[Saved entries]
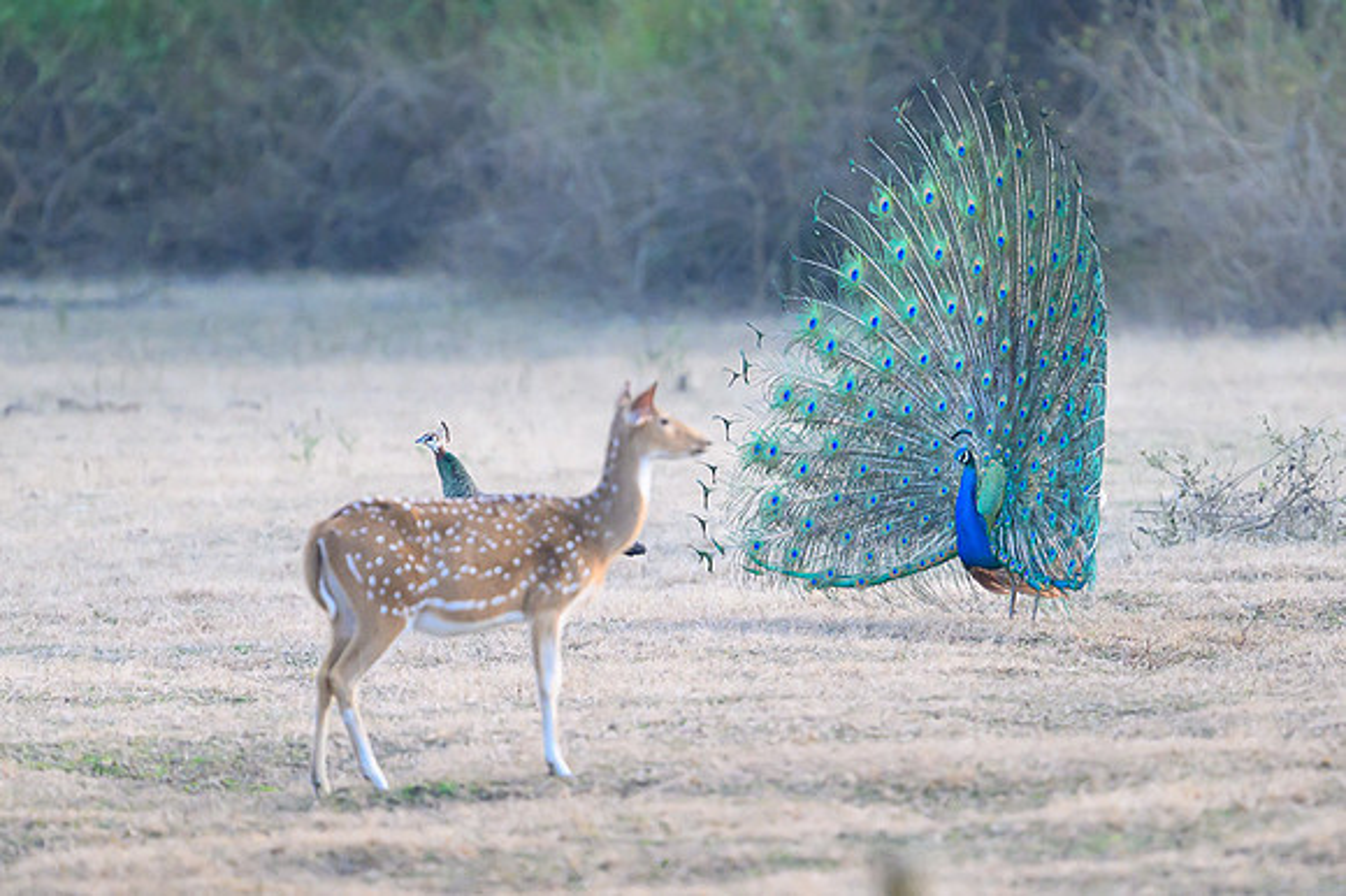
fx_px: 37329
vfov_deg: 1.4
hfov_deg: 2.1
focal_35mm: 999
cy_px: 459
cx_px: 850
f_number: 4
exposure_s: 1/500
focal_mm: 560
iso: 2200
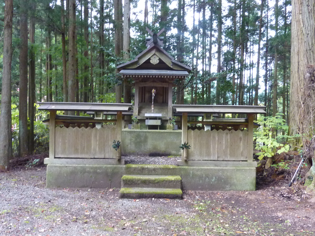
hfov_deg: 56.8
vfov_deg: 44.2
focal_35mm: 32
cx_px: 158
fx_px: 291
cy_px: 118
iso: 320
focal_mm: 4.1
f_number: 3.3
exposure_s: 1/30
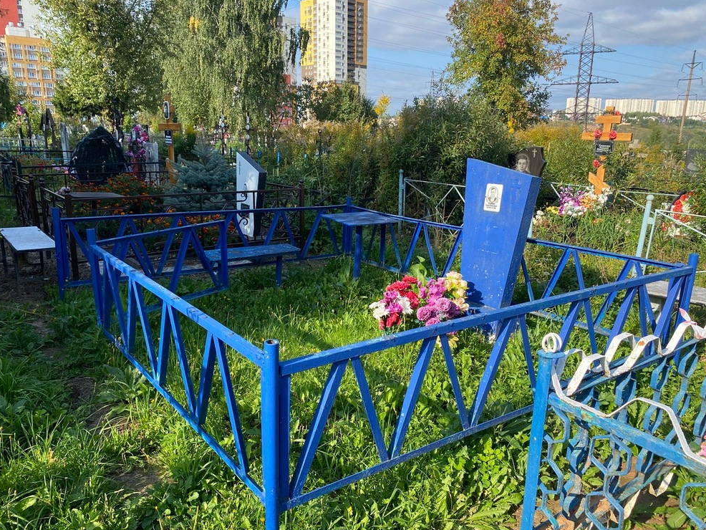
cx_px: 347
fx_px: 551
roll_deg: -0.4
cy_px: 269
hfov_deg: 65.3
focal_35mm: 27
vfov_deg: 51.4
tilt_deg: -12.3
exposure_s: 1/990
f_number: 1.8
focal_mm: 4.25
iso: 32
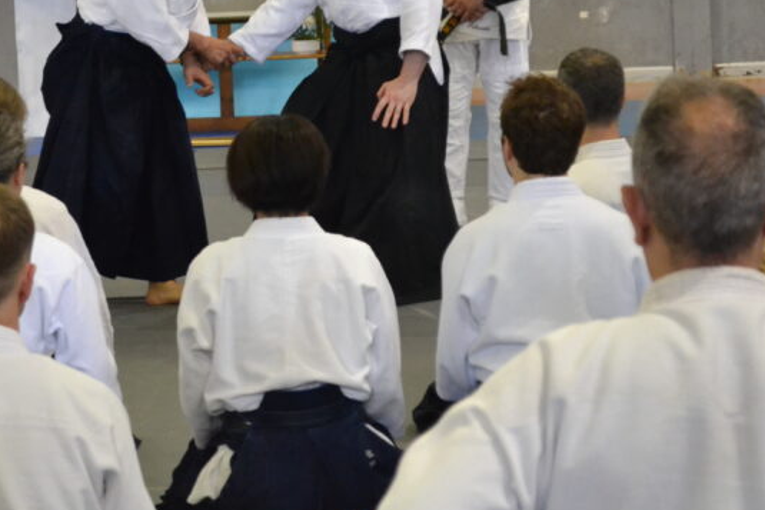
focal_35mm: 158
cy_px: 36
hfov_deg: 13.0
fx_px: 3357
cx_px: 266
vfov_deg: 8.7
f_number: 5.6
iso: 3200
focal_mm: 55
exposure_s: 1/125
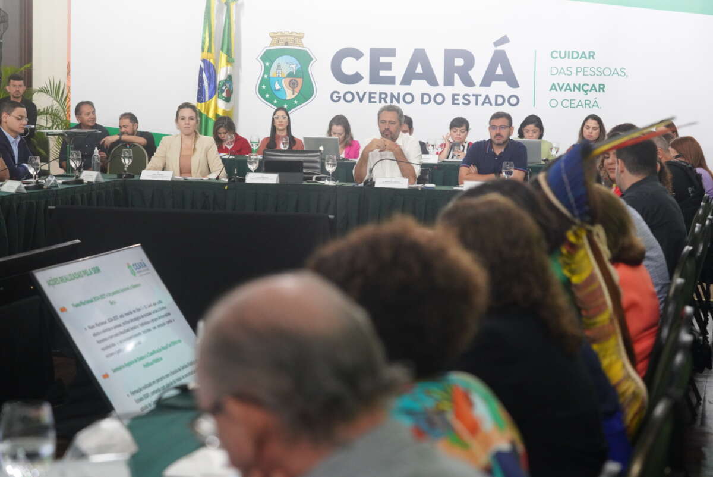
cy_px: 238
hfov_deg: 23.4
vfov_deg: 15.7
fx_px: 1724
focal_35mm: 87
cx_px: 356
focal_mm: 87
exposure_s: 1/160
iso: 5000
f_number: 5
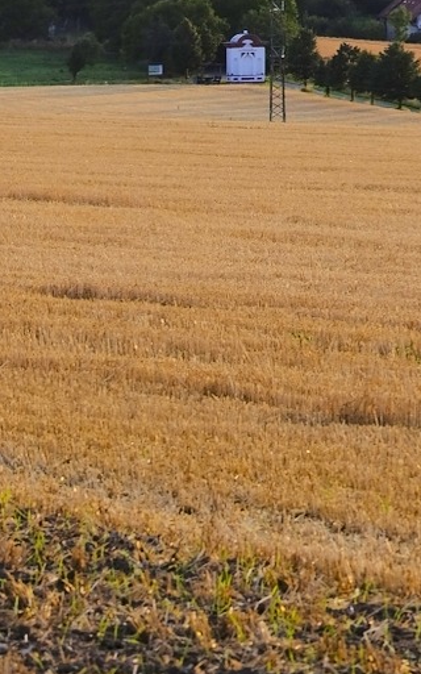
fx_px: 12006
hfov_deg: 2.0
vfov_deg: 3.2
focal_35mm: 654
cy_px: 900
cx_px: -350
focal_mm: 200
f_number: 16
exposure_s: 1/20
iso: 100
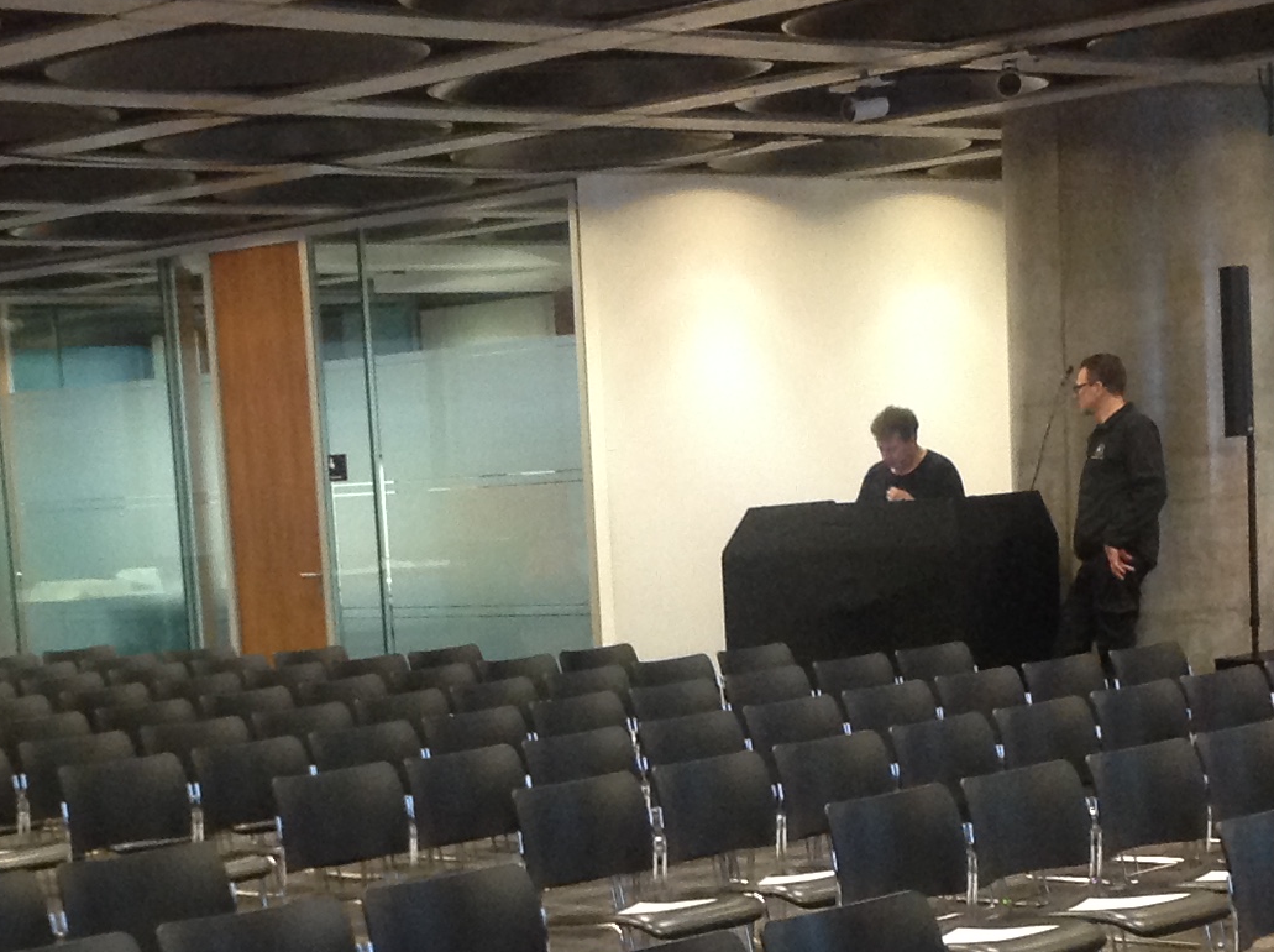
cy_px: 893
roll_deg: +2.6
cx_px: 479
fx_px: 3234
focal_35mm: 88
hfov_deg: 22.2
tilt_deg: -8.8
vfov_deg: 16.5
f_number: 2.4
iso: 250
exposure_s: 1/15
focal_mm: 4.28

*REQUIRED ACTION:*
Write the entries above out again exactly, omitting each image.

*THE COMPLETED TASK:*
fx_px: 37329
vfov_deg: 1.4
hfov_deg: 2.1
focal_35mm: 999
cy_px: 459
cx_px: 850
f_number: 4
exposure_s: 1/500
focal_mm: 560
iso: 2200
hfov_deg: 56.8
vfov_deg: 44.2
focal_35mm: 32
cx_px: 158
fx_px: 291
cy_px: 118
iso: 320
focal_mm: 4.1
f_number: 3.3
exposure_s: 1/30
cx_px: 347
fx_px: 551
roll_deg: -0.4
cy_px: 269
hfov_deg: 65.3
focal_35mm: 27
vfov_deg: 51.4
tilt_deg: -12.3
exposure_s: 1/990
f_number: 1.8
focal_mm: 4.25
iso: 32
focal_35mm: 158
cy_px: 36
hfov_deg: 13.0
fx_px: 3357
cx_px: 266
vfov_deg: 8.7
f_number: 5.6
iso: 3200
focal_mm: 55
exposure_s: 1/125
cy_px: 238
hfov_deg: 23.4
vfov_deg: 15.7
fx_px: 1724
focal_35mm: 87
cx_px: 356
focal_mm: 87
exposure_s: 1/160
iso: 5000
f_number: 5
fx_px: 12006
hfov_deg: 2.0
vfov_deg: 3.2
focal_35mm: 654
cy_px: 900
cx_px: -350
focal_mm: 200
f_number: 16
exposure_s: 1/20
iso: 100
cy_px: 893
roll_deg: +2.6
cx_px: 479
fx_px: 3234
focal_35mm: 88
hfov_deg: 22.2
tilt_deg: -8.8
vfov_deg: 16.5
f_number: 2.4
iso: 250
exposure_s: 1/15
focal_mm: 4.28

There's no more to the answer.